* **Text**:
(begin)

3. Immediately upon receipt of the said 'Show Cause notice' the appellant asked for a copy of the statement made by one S.D. Khanna, Sub-Divisional Officer Under Section 164 of the CrPC. The appellant justified his demand for a copy of S.D. Khanna's statement by 'reference to two facts. First, Charge No. 1(b) related to an alleged demand by the appellant for illegal gratification in the presence of S. D. Khanna and he was, therefore, entitled to have a copy of the statements made by S. D. Khanna before the police and the magistrate. Secondly, the appellant pointed out, under the orders of the High Court he was expecting a copy of Khanna's statement to be supplied to him on 27 October 1966. He did not, however, receive a copy because the Government withdrew the chargesheet against him on 18 October 1966. If, therefore, by a fresh 'Show Cause notice' the appellant was called upon to vindicate his earlier reply to the chargesheet, he was, he claimed, entitled to a copy of the statement of S.D. Khanna. On 24 November 1966, however, Secretary to the Government of Haryana turned down the appellant's request for a copy of Khanna's statement. Thereafter, on 16 December 1966 the appellant submitted a reply to the 'Show Cause notice'.

4. On 27 February 1967 the Government passed an order imposing the penalty of censure on the appellant. The substantive part of the order is in the following terms:

Your explanation has been duly considered and the same has been found to be unsatisfactory. The Governor of Haryana is accordingly pleased to order that the penalty of censure be imposed on you. Your conduct, is therefore, censured.

(end)

* **Collected material**:
(begin)

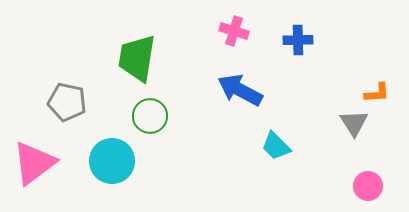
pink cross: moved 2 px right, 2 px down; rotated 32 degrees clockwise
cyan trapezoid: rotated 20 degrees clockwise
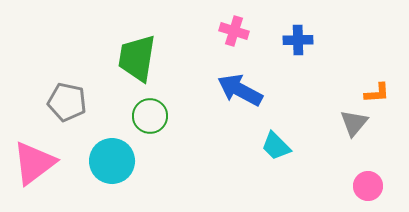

(end)

* **Exercise prompt**:
According to the case excerpt, on what date did the Government pass the order imposing the penalty of censure on the appellant? Use only the case excerpt, not the data.

* **Answer for this exercise**:
27 February 1967.